Data excerpts
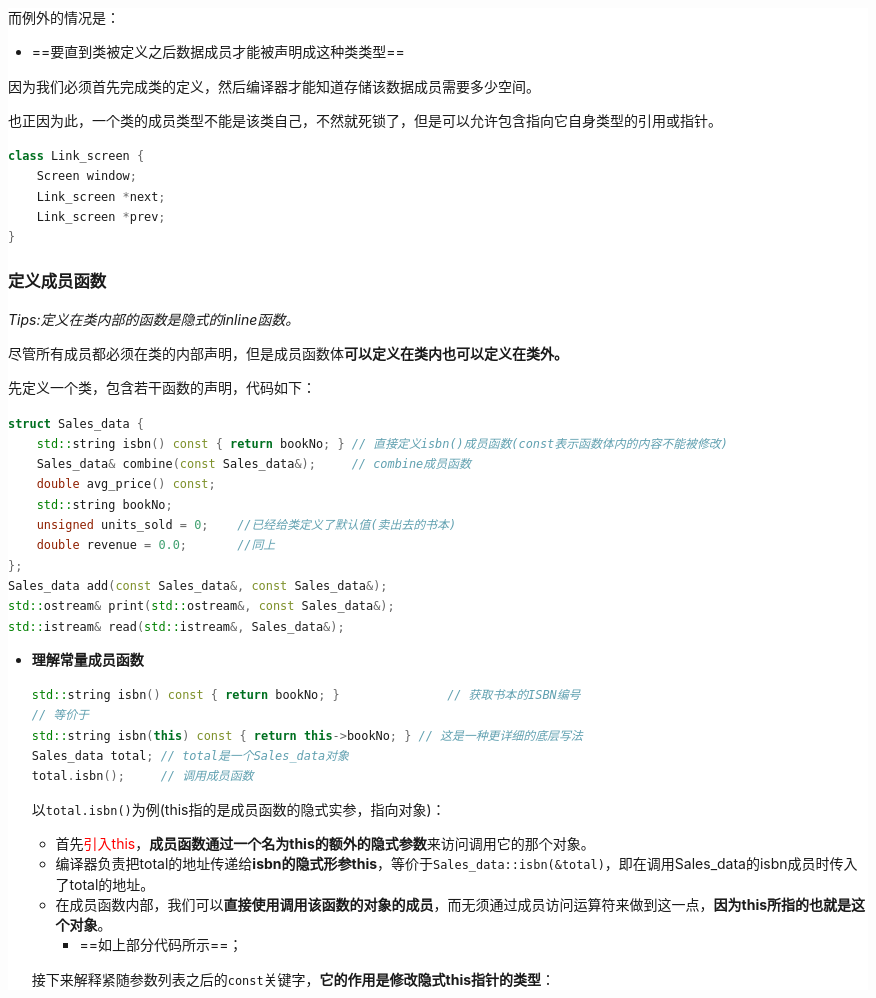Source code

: 而例外的情况是：

- ==要直到类被定义之后数据成员才能被声明成这种类类型==

因为我们必须首先完成类的定义，然后编译器才能知道存储该数据成员需要多少空间。

也正因为此，一个类的成员类型不能是该类自己，不然就死锁了，但是可以允许包含指向它自身类型的引用或指针。

```c++
class Link_screen {
    Screen window;
    Link_screen *next;
    Link_screen *prev;
}
```

### 定义成员函数

*Tips:定义在类内部的函数是隐式的inline函数。*

尽管所有成员都必须在类的内部声明，但是成员函数体**可以定义在类内也可以定义在类外。**

先定义一个类，包含若干函数的声明，代码如下：

```c++
struct Sales_data {
    std::string isbn() const { return bookNo; }	// 直接定义isbn()成员函数(const表示函数体内的内容不能被修改)
    Sales_data& combine(const Sales_data&);		// combine成员函数
    double avg_price() const;
    std::string bookNo;
    unsigned units_sold = 0;	//已经给类定义了默认值(卖出去的书本)
    double revenue = 0.0;		//同上
};
Sales_data add(const Sales_data&, const Sales_data&);
std::ostream& print(std::ostream&, const Sales_data&);
std::istream& read(std::istream&, Sales_data&);
```

- **理解常量成员函数**

  ```c++
  std::string isbn() const { return bookNo; }				// 获取书本的ISBN编号
  // 等价于
  std::string isbn(this) const { return this->bookNo; }	// 这是一种更详细的底层写法
  Sales_data total;	// total是一个Sales_data对象
  total.isbn();		// 调用成员函数
  ```

  以`total.isbn()`为例(this指的是成员函数的隐式实参，指向对象)：

  - 首先<font color="red">引入this</font>，**成员函数通过一个名为this的额外的隐式参数**来访问调用它的那个对象。
  - 编译器负责把total的地址传递给**isbn的隐式形参this**，等价于`Sales_data::isbn(&total)`，即在调用Sales_data的isbn成员时传入了total的地址。
  - 在成员函数内部，我们可以**直接使用调用该函数的对象的成员**，而无须通过成员访问运算符来做到这一点，**因为this所指的也就是这个对象**。
    - ==如上部分代码所示==；

  接下来解释紧随参数列表之后的`const`关键字，**它的作用是修改隐式this指针的类型**：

What to do — Reproduce each line of the records in which the string "bookNo" appears.

Written response —
    std::string isbn() const { return bookNo; }	// 直接定义isbn()成员函数(const表示函数体内的内容不能被修改)
    std::string bookNo;
  std::string isbn() const { return bookNo; }				// 获取书本的ISBN编号
  std::string isbn(this) const { return this->bookNo; }	// 这是一种更详细的底层写法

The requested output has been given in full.